Images with keypoint coordinates
—————

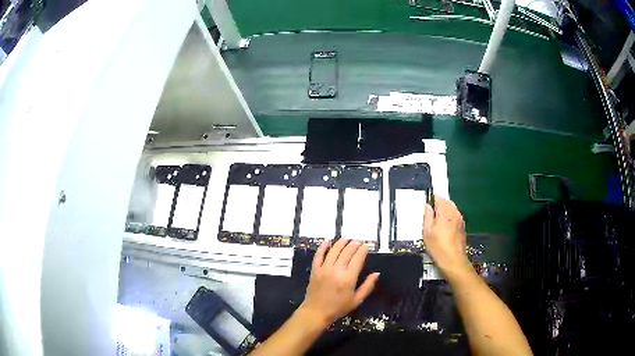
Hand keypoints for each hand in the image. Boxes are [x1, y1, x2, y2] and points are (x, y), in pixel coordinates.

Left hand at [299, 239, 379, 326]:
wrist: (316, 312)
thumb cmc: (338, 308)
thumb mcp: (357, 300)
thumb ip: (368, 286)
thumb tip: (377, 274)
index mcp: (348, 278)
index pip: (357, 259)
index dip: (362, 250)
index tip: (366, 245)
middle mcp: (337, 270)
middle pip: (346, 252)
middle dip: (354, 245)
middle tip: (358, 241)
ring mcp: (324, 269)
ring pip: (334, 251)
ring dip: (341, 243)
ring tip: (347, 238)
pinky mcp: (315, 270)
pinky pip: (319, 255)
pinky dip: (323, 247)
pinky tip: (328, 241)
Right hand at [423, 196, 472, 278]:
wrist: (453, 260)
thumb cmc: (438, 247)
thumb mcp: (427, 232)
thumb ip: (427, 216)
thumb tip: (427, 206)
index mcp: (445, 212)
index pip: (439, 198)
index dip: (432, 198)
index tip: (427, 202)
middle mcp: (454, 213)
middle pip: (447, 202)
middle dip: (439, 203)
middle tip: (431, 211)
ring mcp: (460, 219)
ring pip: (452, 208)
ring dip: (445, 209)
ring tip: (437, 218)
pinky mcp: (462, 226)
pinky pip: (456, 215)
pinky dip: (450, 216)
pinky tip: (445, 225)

—————

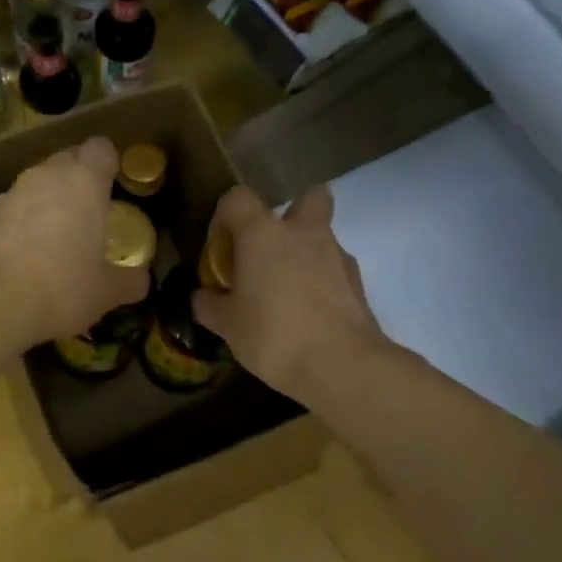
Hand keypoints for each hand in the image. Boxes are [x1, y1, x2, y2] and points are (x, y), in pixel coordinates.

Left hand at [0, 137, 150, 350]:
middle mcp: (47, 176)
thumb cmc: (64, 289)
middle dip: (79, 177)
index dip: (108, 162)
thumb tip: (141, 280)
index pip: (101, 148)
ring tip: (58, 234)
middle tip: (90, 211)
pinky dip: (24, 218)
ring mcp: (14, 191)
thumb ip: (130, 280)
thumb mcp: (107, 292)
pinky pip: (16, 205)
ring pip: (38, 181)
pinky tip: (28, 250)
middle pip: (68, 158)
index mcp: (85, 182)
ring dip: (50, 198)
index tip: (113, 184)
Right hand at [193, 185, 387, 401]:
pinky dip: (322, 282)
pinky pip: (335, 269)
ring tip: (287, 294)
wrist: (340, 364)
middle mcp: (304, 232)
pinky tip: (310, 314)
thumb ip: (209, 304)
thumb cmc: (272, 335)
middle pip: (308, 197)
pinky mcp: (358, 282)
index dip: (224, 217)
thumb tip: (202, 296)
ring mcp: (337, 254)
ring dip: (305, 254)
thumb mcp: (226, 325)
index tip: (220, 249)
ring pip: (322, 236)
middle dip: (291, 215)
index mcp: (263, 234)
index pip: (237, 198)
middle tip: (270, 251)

—————

Task to complete - Word for word, restate the lines above from the line containing "index dip: (108, 162)" through the line containing "middle tip: (270, 251)", with both included and nothing else.

Response to the exercise -
index dip: (108, 162)
thumb tip: (141, 280)
index pip: (101, 148)
ring tip: (58, 234)
middle tip: (90, 211)
pinky dip: (24, 218)
ring mcp: (14, 191)
thumb ip: (130, 280)
thumb mcp: (107, 292)
pinky pip: (16, 205)
ring pip: (38, 181)
pinky tip: (28, 250)
middle pip: (68, 158)
index mcp: (85, 182)
ring dip: (50, 198)
index tip: (113, 184)
Right hand at [193, 185, 387, 401]:
pinky dip: (322, 282)
pinky pip: (335, 269)
ring tip: (287, 294)
wrist: (340, 364)
middle mcp: (304, 232)
pinky tip: (310, 314)
thumb ip: (209, 304)
thumb cmc: (272, 335)
middle pip: (308, 197)
pinky mcp: (358, 282)
index dip: (224, 217)
thumb tip: (202, 296)
ring mcp: (337, 254)
ring dip: (305, 254)
thumb mcp: (226, 325)
index tip: (220, 249)
ring pip: (322, 236)
middle dip: (291, 215)
index mcp: (263, 234)
index pip: (237, 198)
middle tip: (270, 251)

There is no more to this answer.